Data in this exercise:

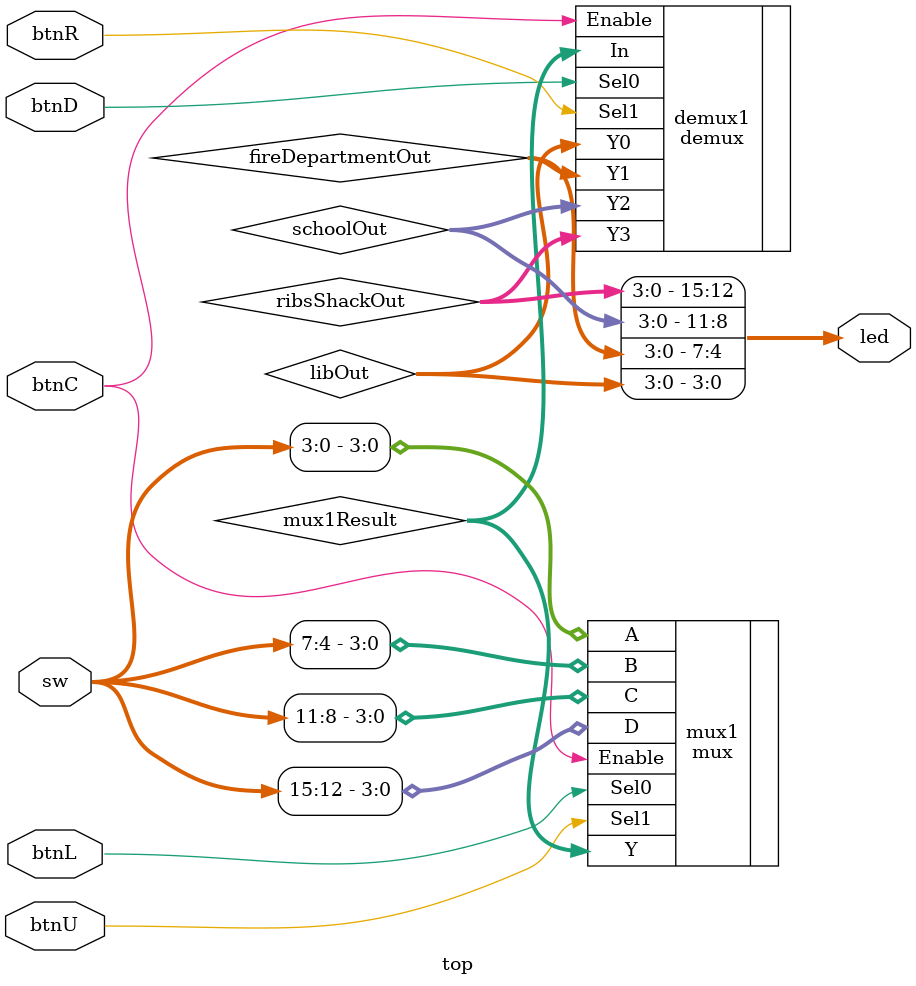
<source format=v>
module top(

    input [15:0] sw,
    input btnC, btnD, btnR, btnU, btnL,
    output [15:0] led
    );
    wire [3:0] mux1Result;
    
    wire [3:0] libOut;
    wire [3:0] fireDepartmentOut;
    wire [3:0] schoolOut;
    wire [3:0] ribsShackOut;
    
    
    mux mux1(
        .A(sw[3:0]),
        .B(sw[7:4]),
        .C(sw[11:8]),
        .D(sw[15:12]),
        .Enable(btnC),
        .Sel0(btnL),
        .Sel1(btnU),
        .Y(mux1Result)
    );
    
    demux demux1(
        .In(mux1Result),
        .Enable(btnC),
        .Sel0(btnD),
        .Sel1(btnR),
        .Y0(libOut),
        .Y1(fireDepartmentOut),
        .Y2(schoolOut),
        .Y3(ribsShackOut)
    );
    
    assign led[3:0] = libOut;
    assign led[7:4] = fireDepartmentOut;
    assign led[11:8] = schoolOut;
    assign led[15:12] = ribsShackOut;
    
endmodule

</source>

What is required:
Aside from the pictures, copy all of the entries exactly.

Solution:
<source format=v>
module top(

    input [15:0] sw,
    input btnC, btnD, btnR, btnU, btnL,
    output [15:0] led
    );
    wire [3:0] mux1Result;
    
    wire [3:0] libOut;
    wire [3:0] fireDepartmentOut;
    wire [3:0] schoolOut;
    wire [3:0] ribsShackOut;
    
    
    mux mux1(
        .A(sw[3:0]),
        .B(sw[7:4]),
        .C(sw[11:8]),
        .D(sw[15:12]),
        .Enable(btnC),
        .Sel0(btnL),
        .Sel1(btnU),
        .Y(mux1Result)
    );
    
    demux demux1(
        .In(mux1Result),
        .Enable(btnC),
        .Sel0(btnD),
        .Sel1(btnR),
        .Y0(libOut),
        .Y1(fireDepartmentOut),
        .Y2(schoolOut),
        .Y3(ribsShackOut)
    );
    
    assign led[3:0] = libOut;
    assign led[7:4] = fireDepartmentOut;
    assign led[11:8] = schoolOut;
    assign led[15:12] = ribsShackOut;
    
endmodule

</source>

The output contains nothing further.